■ **TASK OBJECTIVE**
Your answer should be an exact copy of the lines from the start of the entries to the line containing "olarak tanınıyordu.", both included.

■ **RECORDS FOR THE TASK**
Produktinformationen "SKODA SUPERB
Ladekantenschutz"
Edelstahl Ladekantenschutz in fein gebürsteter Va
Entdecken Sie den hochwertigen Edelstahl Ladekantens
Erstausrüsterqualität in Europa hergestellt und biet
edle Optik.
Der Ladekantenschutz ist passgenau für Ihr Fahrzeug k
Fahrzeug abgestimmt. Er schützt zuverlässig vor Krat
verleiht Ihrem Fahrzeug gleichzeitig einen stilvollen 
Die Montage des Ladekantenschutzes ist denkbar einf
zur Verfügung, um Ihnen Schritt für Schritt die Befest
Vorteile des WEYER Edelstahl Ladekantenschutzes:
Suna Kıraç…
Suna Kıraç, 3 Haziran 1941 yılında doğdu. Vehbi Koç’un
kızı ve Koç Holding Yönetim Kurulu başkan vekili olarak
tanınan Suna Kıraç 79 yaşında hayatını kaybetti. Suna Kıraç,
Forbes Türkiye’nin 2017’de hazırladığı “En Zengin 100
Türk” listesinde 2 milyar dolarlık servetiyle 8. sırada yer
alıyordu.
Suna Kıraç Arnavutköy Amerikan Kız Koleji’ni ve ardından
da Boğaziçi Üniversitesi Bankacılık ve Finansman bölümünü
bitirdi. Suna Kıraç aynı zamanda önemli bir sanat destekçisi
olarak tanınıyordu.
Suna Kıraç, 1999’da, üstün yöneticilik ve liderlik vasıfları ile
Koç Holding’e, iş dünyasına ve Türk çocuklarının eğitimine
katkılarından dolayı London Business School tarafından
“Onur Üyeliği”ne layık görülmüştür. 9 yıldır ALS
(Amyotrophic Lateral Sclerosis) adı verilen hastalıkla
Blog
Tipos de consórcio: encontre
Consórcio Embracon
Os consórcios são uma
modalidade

■ **TASK OUTPUT**
Produktinformationen "SKODA SUPERB
Ladekantenschutz"
Edelstahl Ladekantenschutz in fein gebürsteter Va
Entdecken Sie den hochwertigen Edelstahl Ladekantens
Erstausrüsterqualität in Europa hergestellt und biet
edle Optik.
Der Ladekantenschutz ist passgenau für Ihr Fahrzeug k
Fahrzeug abgestimmt. Er schützt zuverlässig vor Krat
verleiht Ihrem Fahrzeug gleichzeitig einen stilvollen 
Die Montage des Ladekantenschutzes ist denkbar einf
zur Verfügung, um Ihnen Schritt für Schritt die Befest
Vorteile des WEYER Edelstahl Ladekantenschutzes:
Suna Kıraç…
Suna Kıraç, 3 Haziran 1941 yılında doğdu. Vehbi Koç’un
kızı ve Koç Holding Yönetim Kurulu başkan vekili olarak
tanınan Suna Kıraç 79 yaşında hayatını kaybetti. Suna Kıraç,
Forbes Türkiye’nin 2017’de hazırladığı “En Zengin 100
Türk” listesinde 2 milyar dolarlık servetiyle 8. sırada yer
alıyordu.
Suna Kıraç Arnavutköy Amerikan Kız Koleji’ni ve ardından
da Boğaziçi Üniversitesi Bankacılık ve Finansman bölümünü
bitirdi. Suna Kıraç aynı zamanda önemli bir sanat destekçisi
olarak tanınıyordu.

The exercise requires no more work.